Your objective ▸ Please extract all the text from the material below, reproducing each line verbatim and in its original order.

(Dataset entries)
____
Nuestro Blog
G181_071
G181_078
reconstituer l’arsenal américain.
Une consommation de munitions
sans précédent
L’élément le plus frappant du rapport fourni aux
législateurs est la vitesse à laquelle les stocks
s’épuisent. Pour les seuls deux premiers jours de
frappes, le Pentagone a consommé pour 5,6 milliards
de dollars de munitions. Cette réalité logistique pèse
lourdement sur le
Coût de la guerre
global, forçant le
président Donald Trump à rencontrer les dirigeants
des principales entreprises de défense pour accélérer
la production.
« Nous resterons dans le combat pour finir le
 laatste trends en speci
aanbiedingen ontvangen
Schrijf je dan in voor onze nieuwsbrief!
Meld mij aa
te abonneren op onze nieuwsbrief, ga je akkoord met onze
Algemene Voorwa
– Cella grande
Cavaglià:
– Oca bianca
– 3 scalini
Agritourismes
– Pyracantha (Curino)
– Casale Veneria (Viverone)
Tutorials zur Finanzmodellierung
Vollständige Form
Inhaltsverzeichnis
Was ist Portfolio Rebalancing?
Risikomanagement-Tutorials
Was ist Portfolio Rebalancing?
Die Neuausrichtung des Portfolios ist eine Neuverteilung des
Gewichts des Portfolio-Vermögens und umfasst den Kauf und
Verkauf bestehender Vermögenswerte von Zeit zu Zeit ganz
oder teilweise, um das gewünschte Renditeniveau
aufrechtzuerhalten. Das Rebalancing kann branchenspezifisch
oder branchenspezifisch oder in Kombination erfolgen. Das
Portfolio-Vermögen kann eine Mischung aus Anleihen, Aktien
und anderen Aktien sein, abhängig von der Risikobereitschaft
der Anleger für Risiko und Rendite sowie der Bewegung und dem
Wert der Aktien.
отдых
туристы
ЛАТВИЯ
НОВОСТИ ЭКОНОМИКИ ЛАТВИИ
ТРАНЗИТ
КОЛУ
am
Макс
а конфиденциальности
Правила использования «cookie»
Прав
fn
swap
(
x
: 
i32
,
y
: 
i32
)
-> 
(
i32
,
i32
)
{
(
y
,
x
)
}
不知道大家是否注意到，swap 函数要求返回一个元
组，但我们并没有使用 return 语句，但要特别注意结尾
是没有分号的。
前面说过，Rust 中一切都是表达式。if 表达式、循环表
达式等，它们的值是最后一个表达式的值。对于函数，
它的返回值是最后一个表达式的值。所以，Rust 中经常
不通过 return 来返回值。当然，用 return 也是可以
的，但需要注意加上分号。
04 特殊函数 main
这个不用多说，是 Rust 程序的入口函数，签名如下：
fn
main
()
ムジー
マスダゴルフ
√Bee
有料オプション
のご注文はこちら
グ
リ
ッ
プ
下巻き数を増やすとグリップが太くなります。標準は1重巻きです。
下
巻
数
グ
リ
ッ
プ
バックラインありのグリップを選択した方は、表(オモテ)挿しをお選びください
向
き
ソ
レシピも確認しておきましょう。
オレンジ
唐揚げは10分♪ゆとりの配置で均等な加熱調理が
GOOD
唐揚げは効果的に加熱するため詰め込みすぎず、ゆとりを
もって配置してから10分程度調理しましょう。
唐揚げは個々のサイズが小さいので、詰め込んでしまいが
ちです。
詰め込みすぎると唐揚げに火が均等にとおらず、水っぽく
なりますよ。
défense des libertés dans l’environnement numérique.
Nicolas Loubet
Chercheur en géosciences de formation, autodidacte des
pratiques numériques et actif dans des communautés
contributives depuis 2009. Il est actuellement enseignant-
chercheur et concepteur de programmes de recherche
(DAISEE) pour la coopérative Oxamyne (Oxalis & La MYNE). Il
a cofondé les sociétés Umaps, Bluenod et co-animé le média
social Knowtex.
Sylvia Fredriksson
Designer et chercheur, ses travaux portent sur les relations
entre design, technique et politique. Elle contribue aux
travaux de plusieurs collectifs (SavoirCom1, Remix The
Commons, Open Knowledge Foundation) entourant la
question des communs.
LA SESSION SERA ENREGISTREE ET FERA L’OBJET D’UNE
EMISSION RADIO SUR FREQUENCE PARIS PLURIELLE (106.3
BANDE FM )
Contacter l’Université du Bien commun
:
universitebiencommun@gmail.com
____
Solved problem ▸
Nuestro Blog
G181_071
G181_078
reconstituer l’arsenal américain.
Une consommation de munitions
sans précédent
L’élément le plus frappant du rapport fourni aux
législateurs est la vitesse à laquelle les stocks
s’épuisent. Pour les seuls deux premiers jours de
frappes, le Pentagone a consommé pour 5,6 milliards
de dollars de munitions. Cette réalité logistique pèse
lourdement sur le
Coût de la guerre
global, forçant le
président Donald Trump à rencontrer les dirigeants
des principales entreprises de défense pour accélérer
la production.
« Nous resterons dans le combat pour finir le
 laatste trends en speci
aanbiedingen ontvangen
Schrijf je dan in voor onze nieuwsbrief!
Meld mij aa
te abonneren op onze nieuwsbrief, ga je akkoord met onze
Algemene Voorwa
– Cella grande
Cavaglià:
– Oca bianca
– 3 scalini
Agritourismes
– Pyracantha (Curino)
– Casale Veneria (Viverone)
Tutorials zur Finanzmodellierung
Vollständige Form
Inhaltsverzeichnis
Was ist Portfolio Rebalancing?
Risikomanagement-Tutorials
Was ist Portfolio Rebalancing?
Die Neuausrichtung des Portfolios ist eine Neuverteilung des
Gewichts des Portfolio-Vermögens und umfasst den Kauf und
Verkauf bestehender Vermögenswerte von Zeit zu Zeit ganz
oder teilweise, um das gewünschte Renditeniveau
aufrechtzuerhalten. Das Rebalancing kann branchenspezifisch
oder branchenspezifisch oder in Kombination erfolgen. Das
Portfolio-Vermögen kann eine Mischung aus Anleihen, Aktien
und anderen Aktien sein, abhängig von der Risikobereitschaft
der Anleger für Risiko und Rendite sowie der Bewegung und dem
Wert der Aktien.
отдых
туристы
ЛАТВИЯ
НОВОСТИ ЭКОНОМИКИ ЛАТВИИ
ТРАНЗИТ
КОЛУ
am
Макс
а конфиденциальности
Правила использования «cookie»
Прав
fn
swap
(
x
: 
i32
,
y
: 
i32
)
-> 
(
i32
,
i32
)
{
(
y
,
x
)
}
不知道大家是否注意到，swap 函数要求返回一个元
组，但我们并没有使用 return 语句，但要特别注意结尾
是没有分号的。
前面说过，Rust 中一切都是表达式。if 表达式、循环表
达式等，它们的值是最后一个表达式的值。对于函数，
它的返回值是最后一个表达式的值。所以，Rust 中经常
不通过 return 来返回值。当然，用 return 也是可以
的，但需要注意加上分号。
04 特殊函数 main
这个不用多说，是 Rust 程序的入口函数，签名如下：
fn
main
()
ムジー
マスダゴルフ
√Bee
有料オプション
のご注文はこちら
グ
リ
ッ
プ
下巻き数を増やすとグリップが太くなります。標準は1重巻きです。
下
巻
数
グ
リ
ッ
プ
バックラインありのグリップを選択した方は、表(オモテ)挿しをお選びください
向
き
ソ
レシピも確認しておきましょう。
オレンジ
唐揚げは10分♪ゆとりの配置で均等な加熱調理が
GOOD
唐揚げは効果的に加熱するため詰め込みすぎず、ゆとりを
もって配置してから10分程度調理しましょう。
唐揚げは個々のサイズが小さいので、詰め込んでしまいが
ちです。
詰め込みすぎると唐揚げに火が均等にとおらず、水っぽく
なりますよ。
défense des libertés dans l’environnement numérique.
Nicolas Loubet
Chercheur en géosciences de formation, autodidacte des
pratiques numériques et actif dans des communautés
contributives depuis 2009. Il est actuellement enseignant-
chercheur et concepteur de programmes de recherche
(DAISEE) pour la coopérative Oxamyne (Oxalis & La MYNE). Il
a cofondé les sociétés Umaps, Bluenod et co-animé le média
social Knowtex.
Sylvia Fredriksson
Designer et chercheur, ses travaux portent sur les relations
entre design, technique et politique. Elle contribue aux
travaux de plusieurs collectifs (SavoirCom1, Remix The
Commons, Open Knowledge Foundation) entourant la
question des communs.
LA SESSION SERA ENREGISTREE ET FERA L’OBJET D’UNE
EMISSION RADIO SUR FREQUENCE PARIS PLURIELLE (106.3
BANDE FM )
Contacter l’Université du Bien commun
:
universitebiencommun@gmail.com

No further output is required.